This last week, there was a good size solar flare. I've long been fascinated by the behavior of the sun. It is an incredible rock, an unbelievable star....A "Rock Star" if ever there was one. The earth is fascinating too, of course.
You know that the sun is 93 million miles away from earth? Ever wonder just how perfectly placed we are? If we were just one tenth of one percent closer or further, none of this exists. Coincidence?
The sun is the just the perfect distance to provide about 1 kilowatt of power for every meter of earth's surface. Not too close, not too far. Most scientists tell us this is coincidental. Or even accidental. It's just accidental that great vast cold clouds of hydrogen can mingle for hundreds of millions of years in the abyss of space, and then, when a certain threshold or proximity is randomly reached as those clouds come together, that they co incidentally coalesce and then fuse into helium, pulling in more and more gas and matter, and as it begins to spin and contract, and rotate faster and faster, and then, boom--it spits out radiation and carbon and a hostof other elements into the vastness space and we end up HERE, on this perfectly placed sphere!?
Is it also co incidental that the earth, unlike other moons in the milky way possesses a protective covering, deflecting just enough radiant heat to make the earth the perfect place for every form of organicity to thrive?
What is the probability of this most perfect of alignments and distances of each of these spheres? How is that our rock is so perfectly placed in relation to the Sun?

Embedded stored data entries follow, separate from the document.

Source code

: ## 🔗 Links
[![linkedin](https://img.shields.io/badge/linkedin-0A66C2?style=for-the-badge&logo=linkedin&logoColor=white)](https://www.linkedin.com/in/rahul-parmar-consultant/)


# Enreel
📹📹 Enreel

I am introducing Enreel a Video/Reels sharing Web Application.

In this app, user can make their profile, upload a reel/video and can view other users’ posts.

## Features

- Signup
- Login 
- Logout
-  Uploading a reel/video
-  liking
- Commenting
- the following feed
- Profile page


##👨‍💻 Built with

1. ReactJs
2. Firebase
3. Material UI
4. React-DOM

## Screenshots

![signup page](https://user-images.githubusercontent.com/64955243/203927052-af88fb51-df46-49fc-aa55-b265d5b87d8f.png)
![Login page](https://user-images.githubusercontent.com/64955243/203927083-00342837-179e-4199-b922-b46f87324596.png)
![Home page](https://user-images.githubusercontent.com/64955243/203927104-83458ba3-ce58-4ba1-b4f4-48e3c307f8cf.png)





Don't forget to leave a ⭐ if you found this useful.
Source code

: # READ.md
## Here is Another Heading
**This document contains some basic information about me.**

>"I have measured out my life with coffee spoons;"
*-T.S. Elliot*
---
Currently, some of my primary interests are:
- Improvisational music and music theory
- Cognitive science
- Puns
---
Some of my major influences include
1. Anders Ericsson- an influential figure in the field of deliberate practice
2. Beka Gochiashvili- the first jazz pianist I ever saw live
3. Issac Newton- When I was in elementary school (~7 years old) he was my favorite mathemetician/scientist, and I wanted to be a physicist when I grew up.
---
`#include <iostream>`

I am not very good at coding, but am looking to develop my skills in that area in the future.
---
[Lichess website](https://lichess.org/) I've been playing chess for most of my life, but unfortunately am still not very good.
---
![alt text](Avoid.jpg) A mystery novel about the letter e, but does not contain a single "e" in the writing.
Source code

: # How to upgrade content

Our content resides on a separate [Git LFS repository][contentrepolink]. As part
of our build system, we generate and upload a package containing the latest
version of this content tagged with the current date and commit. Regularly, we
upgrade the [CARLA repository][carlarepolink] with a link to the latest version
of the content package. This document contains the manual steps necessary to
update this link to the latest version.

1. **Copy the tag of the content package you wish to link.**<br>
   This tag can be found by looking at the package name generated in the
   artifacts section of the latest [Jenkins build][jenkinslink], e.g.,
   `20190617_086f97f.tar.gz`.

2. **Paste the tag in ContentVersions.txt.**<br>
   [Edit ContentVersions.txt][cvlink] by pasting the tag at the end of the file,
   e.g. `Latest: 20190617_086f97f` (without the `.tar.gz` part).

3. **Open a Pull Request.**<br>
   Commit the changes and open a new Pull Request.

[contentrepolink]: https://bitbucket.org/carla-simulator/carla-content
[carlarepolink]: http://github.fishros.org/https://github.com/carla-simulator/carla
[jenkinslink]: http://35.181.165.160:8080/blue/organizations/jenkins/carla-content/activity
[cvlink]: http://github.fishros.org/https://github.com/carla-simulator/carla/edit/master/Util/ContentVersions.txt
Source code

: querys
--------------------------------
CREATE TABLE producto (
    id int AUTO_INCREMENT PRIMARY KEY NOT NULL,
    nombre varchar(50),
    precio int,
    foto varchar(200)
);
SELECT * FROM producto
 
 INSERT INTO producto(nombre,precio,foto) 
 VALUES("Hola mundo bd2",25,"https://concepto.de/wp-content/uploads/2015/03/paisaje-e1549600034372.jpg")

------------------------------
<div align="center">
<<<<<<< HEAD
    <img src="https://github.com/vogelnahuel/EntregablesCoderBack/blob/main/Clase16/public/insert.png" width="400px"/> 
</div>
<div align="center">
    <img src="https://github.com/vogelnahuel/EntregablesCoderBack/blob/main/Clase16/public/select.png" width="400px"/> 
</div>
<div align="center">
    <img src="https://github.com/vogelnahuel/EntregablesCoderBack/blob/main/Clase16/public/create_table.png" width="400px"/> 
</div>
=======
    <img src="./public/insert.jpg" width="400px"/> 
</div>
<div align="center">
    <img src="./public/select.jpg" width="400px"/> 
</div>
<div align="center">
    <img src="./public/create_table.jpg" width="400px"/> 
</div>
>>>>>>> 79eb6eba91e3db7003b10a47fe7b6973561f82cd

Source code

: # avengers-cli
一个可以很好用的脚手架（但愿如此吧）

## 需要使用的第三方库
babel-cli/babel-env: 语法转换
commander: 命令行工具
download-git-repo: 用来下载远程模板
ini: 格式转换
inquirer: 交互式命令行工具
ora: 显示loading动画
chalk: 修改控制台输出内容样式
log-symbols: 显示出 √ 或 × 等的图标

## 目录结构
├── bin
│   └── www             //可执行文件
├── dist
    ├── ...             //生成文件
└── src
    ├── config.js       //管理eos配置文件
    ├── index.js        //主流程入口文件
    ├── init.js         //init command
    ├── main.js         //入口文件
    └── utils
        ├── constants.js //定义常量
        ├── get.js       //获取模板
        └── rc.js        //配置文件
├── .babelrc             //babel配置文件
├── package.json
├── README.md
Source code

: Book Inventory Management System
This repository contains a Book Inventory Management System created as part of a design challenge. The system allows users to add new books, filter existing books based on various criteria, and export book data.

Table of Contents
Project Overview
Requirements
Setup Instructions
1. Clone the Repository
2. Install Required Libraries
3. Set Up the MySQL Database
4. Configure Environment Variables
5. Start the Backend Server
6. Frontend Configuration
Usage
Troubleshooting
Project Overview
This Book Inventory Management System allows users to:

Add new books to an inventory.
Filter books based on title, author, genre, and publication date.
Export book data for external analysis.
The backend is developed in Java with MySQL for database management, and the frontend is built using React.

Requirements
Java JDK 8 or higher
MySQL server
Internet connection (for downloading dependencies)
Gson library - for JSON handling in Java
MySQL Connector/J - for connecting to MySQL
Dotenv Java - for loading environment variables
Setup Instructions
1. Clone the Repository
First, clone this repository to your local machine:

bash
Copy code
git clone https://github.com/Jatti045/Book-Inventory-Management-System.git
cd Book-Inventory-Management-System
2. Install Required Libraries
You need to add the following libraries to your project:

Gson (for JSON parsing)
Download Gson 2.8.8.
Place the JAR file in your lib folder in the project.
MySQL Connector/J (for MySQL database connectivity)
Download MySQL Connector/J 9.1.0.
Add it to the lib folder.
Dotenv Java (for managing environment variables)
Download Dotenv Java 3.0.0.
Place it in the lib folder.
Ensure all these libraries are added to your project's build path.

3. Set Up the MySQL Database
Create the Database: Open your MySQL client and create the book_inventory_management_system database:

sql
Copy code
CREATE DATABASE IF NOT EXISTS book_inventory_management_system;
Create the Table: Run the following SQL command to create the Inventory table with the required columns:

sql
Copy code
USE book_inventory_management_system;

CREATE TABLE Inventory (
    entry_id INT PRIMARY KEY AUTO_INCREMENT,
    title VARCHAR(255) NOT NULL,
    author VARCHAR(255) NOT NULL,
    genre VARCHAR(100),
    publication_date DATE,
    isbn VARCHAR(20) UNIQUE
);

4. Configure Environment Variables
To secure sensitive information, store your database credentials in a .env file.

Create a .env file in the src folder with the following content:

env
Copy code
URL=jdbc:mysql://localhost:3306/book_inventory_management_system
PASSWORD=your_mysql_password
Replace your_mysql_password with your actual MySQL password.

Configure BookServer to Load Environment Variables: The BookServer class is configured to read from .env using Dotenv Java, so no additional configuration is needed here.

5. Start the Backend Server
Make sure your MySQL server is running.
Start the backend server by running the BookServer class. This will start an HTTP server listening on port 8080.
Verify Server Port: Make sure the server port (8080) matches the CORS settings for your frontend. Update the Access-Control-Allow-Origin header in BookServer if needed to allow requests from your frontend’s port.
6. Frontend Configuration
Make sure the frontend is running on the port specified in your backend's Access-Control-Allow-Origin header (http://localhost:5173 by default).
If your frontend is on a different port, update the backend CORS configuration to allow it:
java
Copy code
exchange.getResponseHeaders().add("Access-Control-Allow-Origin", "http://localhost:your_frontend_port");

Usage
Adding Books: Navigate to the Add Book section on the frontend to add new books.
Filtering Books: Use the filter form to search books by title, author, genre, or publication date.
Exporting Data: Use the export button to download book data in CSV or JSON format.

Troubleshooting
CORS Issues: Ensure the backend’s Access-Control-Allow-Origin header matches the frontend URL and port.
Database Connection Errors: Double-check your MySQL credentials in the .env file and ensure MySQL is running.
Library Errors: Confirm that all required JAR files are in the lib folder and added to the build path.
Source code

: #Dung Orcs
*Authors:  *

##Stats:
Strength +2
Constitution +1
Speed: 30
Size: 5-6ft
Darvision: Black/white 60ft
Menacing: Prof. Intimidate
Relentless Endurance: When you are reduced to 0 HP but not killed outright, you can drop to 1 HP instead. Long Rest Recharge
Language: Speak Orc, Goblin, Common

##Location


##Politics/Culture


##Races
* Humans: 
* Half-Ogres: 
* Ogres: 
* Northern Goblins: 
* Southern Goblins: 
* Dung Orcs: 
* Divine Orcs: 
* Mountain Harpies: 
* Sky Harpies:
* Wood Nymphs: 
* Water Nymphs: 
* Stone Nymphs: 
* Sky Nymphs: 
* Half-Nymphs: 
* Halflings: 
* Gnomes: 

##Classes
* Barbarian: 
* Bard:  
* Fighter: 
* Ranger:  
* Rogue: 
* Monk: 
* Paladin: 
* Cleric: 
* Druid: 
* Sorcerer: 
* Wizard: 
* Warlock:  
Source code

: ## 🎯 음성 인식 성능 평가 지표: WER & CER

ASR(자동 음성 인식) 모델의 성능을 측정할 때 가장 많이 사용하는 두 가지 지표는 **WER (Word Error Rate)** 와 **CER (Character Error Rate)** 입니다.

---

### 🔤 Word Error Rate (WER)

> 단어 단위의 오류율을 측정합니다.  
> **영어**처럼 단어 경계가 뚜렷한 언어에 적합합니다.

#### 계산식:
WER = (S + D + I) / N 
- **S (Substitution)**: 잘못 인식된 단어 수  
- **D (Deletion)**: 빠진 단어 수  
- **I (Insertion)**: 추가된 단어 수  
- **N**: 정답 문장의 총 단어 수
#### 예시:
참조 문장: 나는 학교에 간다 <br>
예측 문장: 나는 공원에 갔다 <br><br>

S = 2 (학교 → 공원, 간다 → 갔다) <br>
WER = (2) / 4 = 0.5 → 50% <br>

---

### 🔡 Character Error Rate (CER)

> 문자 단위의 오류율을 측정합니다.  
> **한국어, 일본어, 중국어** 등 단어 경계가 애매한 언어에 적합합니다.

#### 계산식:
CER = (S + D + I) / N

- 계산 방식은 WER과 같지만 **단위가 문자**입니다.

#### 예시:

Accident? Coincidence? Really?
When I ponder on these questions, I am reminded of the great LDS poet and musician W.W. Phelps, a contemporary of Joseph Smith, who penned marvelous words in his 1840 work, "If You Could High to Kolob". Kolob, of course, is the name given by Abraham to the physical throne of God. I am reminded also that there is no end to knowledge, no end to space, no end to truth, and no end to us. And because there is no end, we need have no fear.